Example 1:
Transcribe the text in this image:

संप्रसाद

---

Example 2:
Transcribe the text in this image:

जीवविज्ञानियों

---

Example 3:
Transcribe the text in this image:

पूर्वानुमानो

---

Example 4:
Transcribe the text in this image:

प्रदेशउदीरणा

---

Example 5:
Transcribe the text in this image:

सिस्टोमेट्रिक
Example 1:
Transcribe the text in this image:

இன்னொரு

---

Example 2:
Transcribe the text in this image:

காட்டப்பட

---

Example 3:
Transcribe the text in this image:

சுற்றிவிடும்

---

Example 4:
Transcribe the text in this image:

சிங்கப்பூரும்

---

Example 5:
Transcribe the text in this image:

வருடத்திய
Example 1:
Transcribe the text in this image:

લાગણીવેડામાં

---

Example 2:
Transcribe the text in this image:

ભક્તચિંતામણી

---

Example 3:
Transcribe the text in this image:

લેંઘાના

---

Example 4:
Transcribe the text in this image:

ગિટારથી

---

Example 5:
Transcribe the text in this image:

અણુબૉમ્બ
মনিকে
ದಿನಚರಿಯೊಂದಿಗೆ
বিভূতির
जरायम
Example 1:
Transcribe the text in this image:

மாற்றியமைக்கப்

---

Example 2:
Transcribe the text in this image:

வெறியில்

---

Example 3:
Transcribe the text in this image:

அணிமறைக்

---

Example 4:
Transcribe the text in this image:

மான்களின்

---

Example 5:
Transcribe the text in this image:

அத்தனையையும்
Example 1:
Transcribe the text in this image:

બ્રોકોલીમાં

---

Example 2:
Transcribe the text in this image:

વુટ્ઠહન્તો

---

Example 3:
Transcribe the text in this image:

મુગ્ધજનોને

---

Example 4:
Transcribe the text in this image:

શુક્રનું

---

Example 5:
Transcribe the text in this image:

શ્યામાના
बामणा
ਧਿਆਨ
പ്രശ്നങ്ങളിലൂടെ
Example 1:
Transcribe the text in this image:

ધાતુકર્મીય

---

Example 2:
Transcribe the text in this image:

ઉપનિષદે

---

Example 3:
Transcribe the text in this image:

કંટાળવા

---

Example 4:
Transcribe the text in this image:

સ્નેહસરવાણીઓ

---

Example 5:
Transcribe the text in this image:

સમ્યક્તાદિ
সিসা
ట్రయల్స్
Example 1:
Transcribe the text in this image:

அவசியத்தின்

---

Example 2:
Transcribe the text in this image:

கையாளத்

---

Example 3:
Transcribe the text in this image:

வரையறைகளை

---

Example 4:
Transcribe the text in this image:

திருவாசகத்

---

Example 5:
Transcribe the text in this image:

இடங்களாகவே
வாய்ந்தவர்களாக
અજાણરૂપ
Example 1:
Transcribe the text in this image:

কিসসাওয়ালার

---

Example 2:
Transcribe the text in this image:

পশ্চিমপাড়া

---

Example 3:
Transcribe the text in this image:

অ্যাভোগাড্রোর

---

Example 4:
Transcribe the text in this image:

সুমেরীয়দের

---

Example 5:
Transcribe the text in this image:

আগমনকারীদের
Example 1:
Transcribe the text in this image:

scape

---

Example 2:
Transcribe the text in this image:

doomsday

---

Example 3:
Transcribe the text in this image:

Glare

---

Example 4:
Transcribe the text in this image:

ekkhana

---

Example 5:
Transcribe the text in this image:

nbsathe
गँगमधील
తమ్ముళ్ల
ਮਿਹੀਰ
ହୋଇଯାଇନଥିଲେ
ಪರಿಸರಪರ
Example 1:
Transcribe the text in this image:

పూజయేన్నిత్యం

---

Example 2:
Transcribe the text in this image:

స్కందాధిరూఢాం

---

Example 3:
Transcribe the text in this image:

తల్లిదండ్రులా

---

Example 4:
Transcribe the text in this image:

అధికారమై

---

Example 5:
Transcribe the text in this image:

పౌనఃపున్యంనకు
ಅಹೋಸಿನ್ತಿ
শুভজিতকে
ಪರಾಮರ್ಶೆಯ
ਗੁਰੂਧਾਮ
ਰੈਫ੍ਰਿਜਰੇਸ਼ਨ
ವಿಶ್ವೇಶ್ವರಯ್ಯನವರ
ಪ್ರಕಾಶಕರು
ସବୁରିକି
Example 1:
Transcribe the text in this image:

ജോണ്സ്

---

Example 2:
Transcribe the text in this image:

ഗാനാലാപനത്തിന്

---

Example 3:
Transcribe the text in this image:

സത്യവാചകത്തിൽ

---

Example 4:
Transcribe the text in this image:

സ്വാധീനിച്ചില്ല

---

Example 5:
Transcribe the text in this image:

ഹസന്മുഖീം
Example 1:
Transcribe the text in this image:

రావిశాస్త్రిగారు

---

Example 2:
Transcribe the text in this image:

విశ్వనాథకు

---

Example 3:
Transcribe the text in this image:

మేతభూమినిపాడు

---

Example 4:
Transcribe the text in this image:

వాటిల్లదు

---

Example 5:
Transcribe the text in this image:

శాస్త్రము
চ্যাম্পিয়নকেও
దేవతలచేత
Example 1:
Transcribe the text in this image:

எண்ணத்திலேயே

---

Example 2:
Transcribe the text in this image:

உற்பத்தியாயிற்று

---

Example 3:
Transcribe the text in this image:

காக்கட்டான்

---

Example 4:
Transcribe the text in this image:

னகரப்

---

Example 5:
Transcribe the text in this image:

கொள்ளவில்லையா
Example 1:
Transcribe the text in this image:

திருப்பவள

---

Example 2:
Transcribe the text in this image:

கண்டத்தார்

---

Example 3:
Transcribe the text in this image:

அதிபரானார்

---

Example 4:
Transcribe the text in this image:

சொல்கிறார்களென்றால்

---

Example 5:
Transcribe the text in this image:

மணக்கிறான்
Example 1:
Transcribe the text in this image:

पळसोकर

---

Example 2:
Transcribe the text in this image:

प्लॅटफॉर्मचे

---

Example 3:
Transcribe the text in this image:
☆ ☆ ☆ ☆
[SHORT EXERCISE] Copy out every word in the listing above, keeping each one letter for letter.

[SOLVED EXERCISE]
Example 1:
Transcribe the text in this image:

संप्रसाद

---

Example 2:
Transcribe the text in this image:

जीवविज्ञानियों

---

Example 3:
Transcribe the text in this image:

पूर्वानुमानो

---

Example 4:
Transcribe the text in this image:

प्रदेशउदीरणा

---

Example 5:
Transcribe the text in this image:

सिस्टोमेट्रिक
Example 1:
Transcribe the text in this image:

இன்னொரு

---

Example 2:
Transcribe the text in this image:

காட்டப்பட

---

Example 3:
Transcribe the text in this image:

சுற்றிவிடும்

---

Example 4:
Transcribe the text in this image:

சிங்கப்பூரும்

---

Example 5:
Transcribe the text in this image:

வருடத்திய
Example 1:
Transcribe the text in this image:

લાગણીવેડામાં

---

Example 2:
Transcribe the text in this image:

ભક્તચિંતામણી

---

Example 3:
Transcribe the text in this image:

લેંઘાના

---

Example 4:
Transcribe the text in this image:

ગિટારથી

---

Example 5:
Transcribe the text in this image:

અણુબૉમ્બ
মনিকে
ದಿನಚರಿಯೊಂದಿಗೆ
বিভূতির
जरायम
Example 1:
Transcribe the text in this image:

மாற்றியமைக்கப்

---

Example 2:
Transcribe the text in this image:

வெறியில்

---

Example 3:
Transcribe the text in this image:

அணிமறைக்

---

Example 4:
Transcribe the text in this image:

மான்களின்

---

Example 5:
Transcribe the text in this image:

அத்தனையையும்
Example 1:
Transcribe the text in this image:

બ્રોકોલીમાં

---

Example 2:
Transcribe the text in this image:

વુટ્ઠહન્તો

---

Example 3:
Transcribe the text in this image:

મુગ્ધજનોને

---

Example 4:
Transcribe the text in this image:

શુક્રનું

---

Example 5:
Transcribe the text in this image:

શ્યામાના
बामणा
ਧਿਆਨ
പ്രശ്നങ്ങളിലൂടെ
Example 1:
Transcribe the text in this image:

ધાતુકર્મીય

---

Example 2:
Transcribe the text in this image:

ઉપનિષદે

---

Example 3:
Transcribe the text in this image:

કંટાળવા

---

Example 4:
Transcribe the text in this image:

સ્નેહસરવાણીઓ

---

Example 5:
Transcribe the text in this image:

સમ્યક્તાદિ
সিসা
ట్రయల్స్
Example 1:
Transcribe the text in this image:

அவசியத்தின்

---

Example 2:
Transcribe the text in this image:

கையாளத்

---

Example 3:
Transcribe the text in this image:

வரையறைகளை

---

Example 4:
Transcribe the text in this image:

திருவாசகத்

---

Example 5:
Transcribe the text in this image:

இடங்களாகவே
வாய்ந்தவர்களாக
અજાણરૂપ
Example 1:
Transcribe the text in this image:

কিসসাওয়ালার

---

Example 2:
Transcribe the text in this image:

পশ্চিমপাড়া

---

Example 3:
Transcribe the text in this image:

অ্যাভোগাড্রোর

---

Example 4:
Transcribe the text in this image:

সুমেরীয়দের

---

Example 5:
Transcribe the text in this image:

আগমনকারীদের
Example 1:
Transcribe the text in this image:

scape

---

Example 2:
Transcribe the text in this image:

doomsday

---

Example 3:
Transcribe the text in this image:

Glare

---

Example 4:
Transcribe the text in this image:

ekkhana

---

Example 5:
Transcribe the text in this image:

nbsathe
गँगमधील
తమ్ముళ్ల
ਮਿਹੀਰ
ହୋଇଯାଇନଥିଲେ
ಪರಿಸರಪರ
Example 1:
Transcribe the text in this image:

పూజయేన్నిత్యం

---

Example 2:
Transcribe the text in this image:

స్కందాధిరూఢాం

---

Example 3:
Transcribe the text in this image:

తల్లిదండ్రులా

---

Example 4:
Transcribe the text in this image:

అధికారమై

---

Example 5:
Transcribe the text in this image:

పౌనఃపున్యంనకు
ಅಹೋಸಿನ್ತಿ
শুভজিতকে
ಪರಾಮರ್ಶೆಯ
ਗੁਰੂਧਾਮ
ਰੈਫ੍ਰਿਜਰੇਸ਼ਨ
ವಿಶ್ವೇಶ್ವರಯ್ಯನವರ
ಪ್ರಕಾಶಕರು
ସବୁରିକି
Example 1:
Transcribe the text in this image:

ജോണ്സ്

---

Example 2:
Transcribe the text in this image:

ഗാനാലാപനത്തിന്

---

Example 3:
Transcribe the text in this image:

സത്യവാചകത്തിൽ

---

Example 4:
Transcribe the text in this image:

സ്വാധീനിച്ചില്ല

---

Example 5:
Transcribe the text in this image:

ഹസന്മുഖീം
Example 1:
Transcribe the text in this image:

రావిశాస్త్రిగారు

---

Example 2:
Transcribe the text in this image:

విశ్వనాథకు

---

Example 3:
Transcribe the text in this image:

మేతభూమినిపాడు

---

Example 4:
Transcribe the text in this image:

వాటిల్లదు

---

Example 5:
Transcribe the text in this image:

శాస్త్రము
চ্যাম্পিয়নকেও
దేవతలచేత
Example 1:
Transcribe the text in this image:

எண்ணத்திலேயே

---

Example 2:
Transcribe the text in this image:

உற்பத்தியாயிற்று

---

Example 3:
Transcribe the text in this image:

காக்கட்டான்

---

Example 4:
Transcribe the text in this image:

னகரப்

---

Example 5:
Transcribe the text in this image:

கொள்ளவில்லையா
Example 1:
Transcribe the text in this image:

திருப்பவள

---

Example 2:
Transcribe the text in this image:

கண்டத்தார்

---

Example 3:
Transcribe the text in this image:

அதிபரானார்

---

Example 4:
Transcribe the text in this image:

சொல்கிறார்களென்றால்

---

Example 5:
Transcribe the text in this image:

மணக்கிறான்
Example 1:
Transcribe the text in this image:

पळसोकर

---

Example 2:
Transcribe the text in this image:

प्लॅटफॉर्मचे

---

Example 3:
Transcribe the text in this image:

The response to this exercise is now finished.